* **LISTA DE TAREFAS**
[1] No excerto sobre o movimento universitário espanhol, a que universidade está ligada a plataforma ReferéndumUNIZAR?
[2] As afirmações seguintes estão de acordo com o excerto? Para cada uma, responda sim ou não e cite as palavras do excerto que o decidem.
(a) Pablo estuda na Pompeu Fabra, em Barcelona.
(b) O referendo de 1 de Outubro realizou-se com o acordo do Governo.
(c) No encontro de Madrid esteve presente um delegado sindical da Amazon.

* **EXCERTO FORNECIDO**
De Madrid a Oviedo, Vigo ou Tenerife, assume-se alguma inspiração no referendo de 1 de Outubro do ano passado, sobre a independência da Catalunha, realizado à revelia do Governo e da Justiça. Para Pablo, aluno da Pompeu Fabra (Barcelona) e membro da plataforma que junta as universidades catalãs (Fora el Borbó), esta consulta constituiu “a maior afronta aos guardiães do regime de 78”. Pablo, que falou ao jornal online infoLibre no encontro que juntou em Madrid os universitários que dão rosto à iniciativa, sublinhou que o 1 de Outubro só foi possível com o apoio de uma grande parte da população, “que defendeu as urnas e os colégios eleitorais”.
É a esta capacidade de organização e mobilização social que os universitários espanhóis querem ir beber. Jorge Remacha, membro da plataforma ReferéndumUNIZAR, da Universidade de Saragoça, vê esta consulta como uma iniciativa com continuidade. “A ideia é que o movimento vá crescendo, que seja um ponto de partida para pôr a juventude a mexer, neste caso com uma exigência democrática, mas também para pensar que temos direito a decidir sobre outras questões”.
Remacha, como outros estudantes, defende a coordenação dos universitários com movimento de trabalhadores e associações de bairro, muito activas em Espanha. No encontro de Madrid esteve um delegado sindical da Amazon, cujos trabalhadores têm estado em greve, mas também Rosa María García, membro da organização La Comuna, que falou da sua experiência na cadeia durante o franquismo. “Dá-me especial esperança estar de novo com estudantes”, disse García. “O movimento estudantil sempre esteve na vanguarda.”

* **MATERIAL FORNECIDO**
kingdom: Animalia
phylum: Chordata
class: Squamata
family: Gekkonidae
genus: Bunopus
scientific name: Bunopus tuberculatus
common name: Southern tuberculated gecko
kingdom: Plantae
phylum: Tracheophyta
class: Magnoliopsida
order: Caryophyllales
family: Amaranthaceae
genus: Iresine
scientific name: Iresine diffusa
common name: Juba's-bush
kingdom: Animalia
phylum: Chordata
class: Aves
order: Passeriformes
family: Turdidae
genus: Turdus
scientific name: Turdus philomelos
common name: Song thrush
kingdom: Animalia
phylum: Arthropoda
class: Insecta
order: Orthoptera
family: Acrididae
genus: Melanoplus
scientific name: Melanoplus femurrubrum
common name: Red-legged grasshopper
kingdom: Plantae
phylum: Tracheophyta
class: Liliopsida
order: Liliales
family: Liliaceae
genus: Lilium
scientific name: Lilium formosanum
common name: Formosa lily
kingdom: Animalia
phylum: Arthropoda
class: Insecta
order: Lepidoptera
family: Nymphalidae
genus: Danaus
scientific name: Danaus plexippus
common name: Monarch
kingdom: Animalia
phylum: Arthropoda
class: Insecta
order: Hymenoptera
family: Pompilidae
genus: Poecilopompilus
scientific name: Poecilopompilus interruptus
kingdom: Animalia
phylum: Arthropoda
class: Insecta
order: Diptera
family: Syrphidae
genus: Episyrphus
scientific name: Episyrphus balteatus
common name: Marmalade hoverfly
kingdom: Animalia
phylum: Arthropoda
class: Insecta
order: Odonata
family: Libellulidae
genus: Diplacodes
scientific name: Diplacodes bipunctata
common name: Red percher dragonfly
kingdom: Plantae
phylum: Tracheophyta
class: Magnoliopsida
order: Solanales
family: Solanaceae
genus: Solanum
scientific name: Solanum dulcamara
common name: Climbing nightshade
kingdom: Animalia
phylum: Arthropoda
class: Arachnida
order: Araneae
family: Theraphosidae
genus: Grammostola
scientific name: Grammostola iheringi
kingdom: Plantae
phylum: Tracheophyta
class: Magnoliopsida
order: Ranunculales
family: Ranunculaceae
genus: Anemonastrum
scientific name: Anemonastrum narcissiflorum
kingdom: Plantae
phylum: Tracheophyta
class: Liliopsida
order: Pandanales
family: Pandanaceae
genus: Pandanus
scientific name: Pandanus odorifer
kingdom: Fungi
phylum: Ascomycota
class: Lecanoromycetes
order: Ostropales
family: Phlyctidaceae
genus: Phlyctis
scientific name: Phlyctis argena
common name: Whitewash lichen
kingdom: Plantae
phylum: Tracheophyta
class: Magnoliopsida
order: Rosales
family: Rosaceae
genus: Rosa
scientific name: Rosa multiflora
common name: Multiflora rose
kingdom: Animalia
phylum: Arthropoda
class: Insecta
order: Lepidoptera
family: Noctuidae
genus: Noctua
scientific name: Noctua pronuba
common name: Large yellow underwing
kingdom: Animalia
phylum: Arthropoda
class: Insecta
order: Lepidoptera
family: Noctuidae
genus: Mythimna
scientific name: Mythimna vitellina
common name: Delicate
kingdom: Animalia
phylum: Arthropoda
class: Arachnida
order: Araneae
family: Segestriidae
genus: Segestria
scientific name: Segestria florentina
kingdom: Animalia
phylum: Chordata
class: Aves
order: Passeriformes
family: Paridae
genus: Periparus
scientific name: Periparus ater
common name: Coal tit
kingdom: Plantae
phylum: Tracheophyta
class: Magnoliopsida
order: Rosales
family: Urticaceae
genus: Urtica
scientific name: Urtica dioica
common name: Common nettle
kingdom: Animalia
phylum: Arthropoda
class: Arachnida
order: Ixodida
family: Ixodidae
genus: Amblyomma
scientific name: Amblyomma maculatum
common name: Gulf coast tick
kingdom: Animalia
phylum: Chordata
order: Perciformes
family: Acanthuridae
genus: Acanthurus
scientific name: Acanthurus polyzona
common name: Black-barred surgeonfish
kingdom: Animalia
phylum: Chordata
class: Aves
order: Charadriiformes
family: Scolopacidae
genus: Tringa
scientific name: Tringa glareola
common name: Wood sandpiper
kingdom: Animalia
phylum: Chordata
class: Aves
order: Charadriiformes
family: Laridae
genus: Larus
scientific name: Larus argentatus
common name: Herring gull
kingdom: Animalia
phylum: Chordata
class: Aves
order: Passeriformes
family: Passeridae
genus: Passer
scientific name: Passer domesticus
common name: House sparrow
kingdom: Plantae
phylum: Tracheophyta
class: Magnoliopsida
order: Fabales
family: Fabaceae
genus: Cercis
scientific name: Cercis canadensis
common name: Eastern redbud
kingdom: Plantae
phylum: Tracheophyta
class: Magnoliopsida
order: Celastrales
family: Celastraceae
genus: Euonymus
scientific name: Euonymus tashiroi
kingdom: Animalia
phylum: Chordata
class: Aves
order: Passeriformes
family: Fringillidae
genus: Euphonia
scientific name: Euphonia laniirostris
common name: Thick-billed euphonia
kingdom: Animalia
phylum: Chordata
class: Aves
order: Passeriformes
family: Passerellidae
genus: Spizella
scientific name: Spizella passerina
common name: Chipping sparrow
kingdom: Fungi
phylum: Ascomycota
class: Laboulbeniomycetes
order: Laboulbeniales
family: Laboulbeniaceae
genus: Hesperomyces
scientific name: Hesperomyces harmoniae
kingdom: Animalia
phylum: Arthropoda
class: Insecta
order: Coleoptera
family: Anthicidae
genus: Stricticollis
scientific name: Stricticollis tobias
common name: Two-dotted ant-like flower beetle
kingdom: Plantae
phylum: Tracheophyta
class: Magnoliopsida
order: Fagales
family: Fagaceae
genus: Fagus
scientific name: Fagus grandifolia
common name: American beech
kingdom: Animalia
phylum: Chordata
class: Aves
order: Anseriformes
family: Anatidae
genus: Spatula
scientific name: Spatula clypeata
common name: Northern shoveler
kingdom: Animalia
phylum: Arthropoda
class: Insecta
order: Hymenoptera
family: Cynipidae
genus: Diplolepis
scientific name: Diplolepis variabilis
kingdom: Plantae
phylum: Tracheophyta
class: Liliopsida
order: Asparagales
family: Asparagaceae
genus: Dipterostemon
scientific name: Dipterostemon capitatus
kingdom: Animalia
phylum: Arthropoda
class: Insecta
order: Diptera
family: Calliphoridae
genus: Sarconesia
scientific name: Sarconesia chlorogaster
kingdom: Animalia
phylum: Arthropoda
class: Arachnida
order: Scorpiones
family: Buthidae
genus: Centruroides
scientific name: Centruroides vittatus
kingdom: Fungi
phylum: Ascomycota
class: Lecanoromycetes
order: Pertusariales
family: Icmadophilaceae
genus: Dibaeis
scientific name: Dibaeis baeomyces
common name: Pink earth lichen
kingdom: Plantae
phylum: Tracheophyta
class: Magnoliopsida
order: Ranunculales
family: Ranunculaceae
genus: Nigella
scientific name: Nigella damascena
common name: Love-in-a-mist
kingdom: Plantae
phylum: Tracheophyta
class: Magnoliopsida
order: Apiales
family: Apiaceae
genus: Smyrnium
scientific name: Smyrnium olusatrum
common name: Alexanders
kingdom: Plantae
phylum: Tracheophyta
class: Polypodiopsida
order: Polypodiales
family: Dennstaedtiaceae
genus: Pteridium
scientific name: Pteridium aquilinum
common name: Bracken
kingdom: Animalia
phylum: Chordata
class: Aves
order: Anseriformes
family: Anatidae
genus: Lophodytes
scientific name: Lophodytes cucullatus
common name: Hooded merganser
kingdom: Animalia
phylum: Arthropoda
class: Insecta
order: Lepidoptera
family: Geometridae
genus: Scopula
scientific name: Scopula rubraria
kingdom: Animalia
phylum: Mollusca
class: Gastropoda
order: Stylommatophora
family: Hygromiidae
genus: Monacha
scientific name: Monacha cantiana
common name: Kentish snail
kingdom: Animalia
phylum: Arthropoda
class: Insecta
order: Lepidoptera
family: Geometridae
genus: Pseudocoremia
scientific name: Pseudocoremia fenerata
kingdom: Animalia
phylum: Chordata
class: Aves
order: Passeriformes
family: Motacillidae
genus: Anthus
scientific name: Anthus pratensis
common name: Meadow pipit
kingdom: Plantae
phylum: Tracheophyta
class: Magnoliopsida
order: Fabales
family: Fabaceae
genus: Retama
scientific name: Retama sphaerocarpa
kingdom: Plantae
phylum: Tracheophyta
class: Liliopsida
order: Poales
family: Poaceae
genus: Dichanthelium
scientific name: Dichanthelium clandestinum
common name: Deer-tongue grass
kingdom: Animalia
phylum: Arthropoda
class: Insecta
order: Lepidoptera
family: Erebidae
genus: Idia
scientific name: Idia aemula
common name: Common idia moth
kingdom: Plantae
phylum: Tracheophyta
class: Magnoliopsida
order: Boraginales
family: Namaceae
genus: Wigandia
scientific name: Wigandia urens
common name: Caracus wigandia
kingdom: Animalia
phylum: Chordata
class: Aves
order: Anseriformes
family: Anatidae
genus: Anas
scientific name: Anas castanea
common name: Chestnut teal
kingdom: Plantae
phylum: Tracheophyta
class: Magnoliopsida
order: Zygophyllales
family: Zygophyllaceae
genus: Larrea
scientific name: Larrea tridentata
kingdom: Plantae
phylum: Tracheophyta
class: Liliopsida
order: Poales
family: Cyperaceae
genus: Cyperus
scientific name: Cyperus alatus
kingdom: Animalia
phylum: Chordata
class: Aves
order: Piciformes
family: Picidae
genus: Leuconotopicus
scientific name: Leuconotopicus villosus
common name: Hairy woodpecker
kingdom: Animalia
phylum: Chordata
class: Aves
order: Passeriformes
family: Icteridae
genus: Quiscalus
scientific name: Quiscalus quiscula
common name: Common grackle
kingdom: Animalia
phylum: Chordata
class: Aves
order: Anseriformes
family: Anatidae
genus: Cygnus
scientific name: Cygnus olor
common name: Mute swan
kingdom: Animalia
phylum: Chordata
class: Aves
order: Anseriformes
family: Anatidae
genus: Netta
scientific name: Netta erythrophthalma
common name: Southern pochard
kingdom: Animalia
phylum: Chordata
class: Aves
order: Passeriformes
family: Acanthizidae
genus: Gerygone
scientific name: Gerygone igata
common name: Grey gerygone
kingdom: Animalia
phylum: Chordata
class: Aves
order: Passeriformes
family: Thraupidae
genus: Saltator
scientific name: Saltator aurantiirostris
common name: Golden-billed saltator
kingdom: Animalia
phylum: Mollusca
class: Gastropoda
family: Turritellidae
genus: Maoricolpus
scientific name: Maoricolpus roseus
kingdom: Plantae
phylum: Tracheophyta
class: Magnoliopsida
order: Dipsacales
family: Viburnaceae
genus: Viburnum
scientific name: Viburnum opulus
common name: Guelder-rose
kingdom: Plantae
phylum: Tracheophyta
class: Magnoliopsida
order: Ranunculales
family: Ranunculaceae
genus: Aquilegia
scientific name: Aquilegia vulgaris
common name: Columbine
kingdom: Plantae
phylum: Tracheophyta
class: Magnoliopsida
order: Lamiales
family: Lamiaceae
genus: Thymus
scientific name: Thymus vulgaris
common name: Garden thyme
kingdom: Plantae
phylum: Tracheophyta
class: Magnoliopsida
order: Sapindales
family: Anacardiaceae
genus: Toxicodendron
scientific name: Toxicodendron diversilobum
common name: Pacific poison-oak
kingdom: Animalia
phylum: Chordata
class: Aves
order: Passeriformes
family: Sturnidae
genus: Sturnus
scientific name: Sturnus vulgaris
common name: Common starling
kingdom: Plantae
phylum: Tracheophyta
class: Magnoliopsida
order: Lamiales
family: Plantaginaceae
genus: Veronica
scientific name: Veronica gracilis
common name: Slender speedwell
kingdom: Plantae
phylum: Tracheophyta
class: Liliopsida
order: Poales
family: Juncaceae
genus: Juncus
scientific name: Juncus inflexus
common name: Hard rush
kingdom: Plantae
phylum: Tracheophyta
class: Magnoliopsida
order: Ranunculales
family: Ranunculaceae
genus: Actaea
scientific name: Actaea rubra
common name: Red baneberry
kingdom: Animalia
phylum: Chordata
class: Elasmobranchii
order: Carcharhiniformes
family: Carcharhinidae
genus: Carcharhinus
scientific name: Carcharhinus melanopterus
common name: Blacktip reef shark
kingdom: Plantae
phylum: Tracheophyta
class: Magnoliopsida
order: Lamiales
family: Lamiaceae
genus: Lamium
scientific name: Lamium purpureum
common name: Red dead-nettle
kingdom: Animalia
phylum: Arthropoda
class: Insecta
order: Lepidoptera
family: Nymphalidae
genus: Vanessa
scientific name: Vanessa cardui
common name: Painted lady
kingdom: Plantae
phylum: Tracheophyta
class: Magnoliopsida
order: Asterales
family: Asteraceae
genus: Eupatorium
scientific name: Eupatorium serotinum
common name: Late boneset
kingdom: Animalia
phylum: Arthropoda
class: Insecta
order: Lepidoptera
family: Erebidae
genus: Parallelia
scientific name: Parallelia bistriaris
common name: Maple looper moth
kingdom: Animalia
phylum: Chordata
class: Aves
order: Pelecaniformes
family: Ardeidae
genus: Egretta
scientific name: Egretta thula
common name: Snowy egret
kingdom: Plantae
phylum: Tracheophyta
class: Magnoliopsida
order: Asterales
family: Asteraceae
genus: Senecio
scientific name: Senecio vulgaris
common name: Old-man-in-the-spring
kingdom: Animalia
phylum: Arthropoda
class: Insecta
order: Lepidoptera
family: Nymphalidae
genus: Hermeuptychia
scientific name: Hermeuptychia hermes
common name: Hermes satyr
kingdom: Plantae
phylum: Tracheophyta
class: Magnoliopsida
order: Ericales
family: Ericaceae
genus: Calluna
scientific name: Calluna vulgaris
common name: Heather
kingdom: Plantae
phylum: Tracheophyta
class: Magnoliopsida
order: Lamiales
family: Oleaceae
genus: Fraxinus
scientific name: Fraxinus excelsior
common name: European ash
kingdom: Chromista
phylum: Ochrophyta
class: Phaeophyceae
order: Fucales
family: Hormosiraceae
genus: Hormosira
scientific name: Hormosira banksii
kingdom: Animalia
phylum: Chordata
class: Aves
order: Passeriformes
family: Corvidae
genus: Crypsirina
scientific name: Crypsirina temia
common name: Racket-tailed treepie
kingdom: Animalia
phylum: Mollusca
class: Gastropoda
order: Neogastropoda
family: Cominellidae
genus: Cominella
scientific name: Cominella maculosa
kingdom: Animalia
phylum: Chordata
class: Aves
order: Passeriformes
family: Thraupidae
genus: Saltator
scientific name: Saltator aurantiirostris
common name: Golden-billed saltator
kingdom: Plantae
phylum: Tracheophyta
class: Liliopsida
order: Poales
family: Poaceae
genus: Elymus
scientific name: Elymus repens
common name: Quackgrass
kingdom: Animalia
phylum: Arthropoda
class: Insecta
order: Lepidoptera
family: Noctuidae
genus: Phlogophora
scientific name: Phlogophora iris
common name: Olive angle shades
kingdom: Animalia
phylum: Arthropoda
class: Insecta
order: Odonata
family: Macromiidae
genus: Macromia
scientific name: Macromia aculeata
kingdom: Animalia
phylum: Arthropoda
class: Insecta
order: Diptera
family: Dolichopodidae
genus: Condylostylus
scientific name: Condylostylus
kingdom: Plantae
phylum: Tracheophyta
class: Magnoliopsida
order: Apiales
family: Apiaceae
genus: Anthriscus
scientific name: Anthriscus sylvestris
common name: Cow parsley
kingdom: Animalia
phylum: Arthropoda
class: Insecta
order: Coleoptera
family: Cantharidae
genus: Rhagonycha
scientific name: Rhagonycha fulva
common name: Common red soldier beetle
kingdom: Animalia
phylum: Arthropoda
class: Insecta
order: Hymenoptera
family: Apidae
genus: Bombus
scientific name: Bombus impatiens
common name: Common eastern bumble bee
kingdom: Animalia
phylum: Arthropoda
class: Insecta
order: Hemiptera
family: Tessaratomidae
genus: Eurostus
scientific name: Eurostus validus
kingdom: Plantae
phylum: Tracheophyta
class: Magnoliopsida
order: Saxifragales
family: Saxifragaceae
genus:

* **RESPOSTAS POR ORDEM**
[1] À Universidade de Saragoça.

[2]
(a) Sim: «Pablo, aluno da Pompeu Fabra (Barcelona)».
(b) Não: «realizado à revelia do Governo e da Justiça».
(c) Sim: «No encontro de Madrid esteve um delegado sindical da Amazon».